At this stage, the visitor was rapidly approaching its perihelion — the closest point to the sun — which it reached on Oct. 29, 2025 at a distance of approximately 1.4 astronomical units (AU), placing it just inside the orbit of Mars. This was followed by more detections in early November, which eventually flipped from absorption to emission as the comet's geometry relative to the sun shifted.
'Detecting the hydroxyl signal is an important confirmation that 3I/ATLAS is behaving like a comet,' explained Professor Mykola Ivchenko of KTH Sweden. For the scientific community, this was the definitive proof: the visitor was a natural comet, likely formed in the icy outskirts of a distant, unknown star system located in the direction of the constellation Sagittarius.

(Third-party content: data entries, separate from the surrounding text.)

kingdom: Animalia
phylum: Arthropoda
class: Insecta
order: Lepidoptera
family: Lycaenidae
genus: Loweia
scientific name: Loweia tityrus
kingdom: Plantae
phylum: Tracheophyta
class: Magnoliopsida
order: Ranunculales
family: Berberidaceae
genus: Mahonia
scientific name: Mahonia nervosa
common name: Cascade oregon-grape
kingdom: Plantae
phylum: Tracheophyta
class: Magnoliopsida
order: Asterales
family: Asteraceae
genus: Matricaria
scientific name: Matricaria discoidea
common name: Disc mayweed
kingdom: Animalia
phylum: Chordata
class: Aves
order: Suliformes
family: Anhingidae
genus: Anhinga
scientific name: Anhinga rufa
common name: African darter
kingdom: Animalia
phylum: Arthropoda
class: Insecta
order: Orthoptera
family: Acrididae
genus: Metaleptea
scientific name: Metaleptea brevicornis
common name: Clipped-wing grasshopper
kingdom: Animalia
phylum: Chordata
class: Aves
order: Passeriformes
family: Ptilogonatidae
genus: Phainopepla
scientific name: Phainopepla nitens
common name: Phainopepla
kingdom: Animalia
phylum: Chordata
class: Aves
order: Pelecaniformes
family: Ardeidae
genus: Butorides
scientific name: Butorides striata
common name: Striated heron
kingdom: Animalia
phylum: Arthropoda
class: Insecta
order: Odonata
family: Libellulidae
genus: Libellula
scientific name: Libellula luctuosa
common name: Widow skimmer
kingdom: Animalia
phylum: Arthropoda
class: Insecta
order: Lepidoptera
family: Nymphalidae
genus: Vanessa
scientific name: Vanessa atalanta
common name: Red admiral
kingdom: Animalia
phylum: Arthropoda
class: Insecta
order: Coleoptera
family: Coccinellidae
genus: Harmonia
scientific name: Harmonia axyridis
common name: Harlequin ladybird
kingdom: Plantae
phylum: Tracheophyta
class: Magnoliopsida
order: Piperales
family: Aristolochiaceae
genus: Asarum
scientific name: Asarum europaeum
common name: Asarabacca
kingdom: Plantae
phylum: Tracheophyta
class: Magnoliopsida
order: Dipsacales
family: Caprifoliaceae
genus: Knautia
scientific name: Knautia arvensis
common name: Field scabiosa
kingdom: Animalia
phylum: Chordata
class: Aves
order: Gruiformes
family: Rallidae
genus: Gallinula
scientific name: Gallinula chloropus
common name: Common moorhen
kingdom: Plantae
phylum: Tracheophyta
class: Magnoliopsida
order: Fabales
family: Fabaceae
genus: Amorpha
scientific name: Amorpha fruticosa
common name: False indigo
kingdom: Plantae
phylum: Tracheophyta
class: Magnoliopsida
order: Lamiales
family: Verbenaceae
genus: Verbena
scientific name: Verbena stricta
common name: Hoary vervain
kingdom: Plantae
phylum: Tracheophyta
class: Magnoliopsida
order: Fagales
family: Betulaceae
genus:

Breakthrough Listen Fails to Find Tech Signatures in 3I/ATLAS
Despite the 'natural' explanation gaining ground, the search for something more exotic continued in the background. Running alongside the standard scientific instruments was the BLUSE hardware, operated by the Breakthrough Listen project. This high-spec kit is designed for one specific purpose: to sift through the noise of the universe for 'technosignatures' — narrowband radio signals that simply do not occur in nature.
The sensitivity of this search was truly mind-bending. Analysis from Nov. 5 confirmed that no such signals were detected between 900 and 1670 MHz. To put the precision of this equipment into perspective, the team established a power limit of 0.17 W. In layman's terms, if there were a mobile phone tucked away on the surface of 3I/ATLAS, hundreds of millions of kilometres away, MeerKAT and BLUSE would have heard it ringing.
The silence, in this case, was profound. While the lack of an alien greeting might disappoint some, the feat of tracking a small, dark object — estimated by the Hubble Space Telescope to be anywhere from 440 metres to 5.6 kilometres across — is a triumph for South African astronomy. SARAO chief scientist Fernando Camilo noted that the team is proud to contribute to the understanding of this 'remarkable natural phenomenon'.
As 3I/ATLAS makes its closest approach to Earth today, Dec. 19, 2025, passing safely at a distance of 170 million miles, it begins its long journey back into the interstellar void. It leaves us with a better understanding of how water — the essential ingredient for life — is distributed throughout the galaxy.
As 3I/ATLAS begins its long journey back into the interstellar void, it leaves us with a better understanding of how water — the essential ingredient for life — is distributed throughout the galaxy. While this visitor was not the alien craft some had hoped for, its presence serves as a reminder of the vast, unexplored mysteries still waiting in deep space.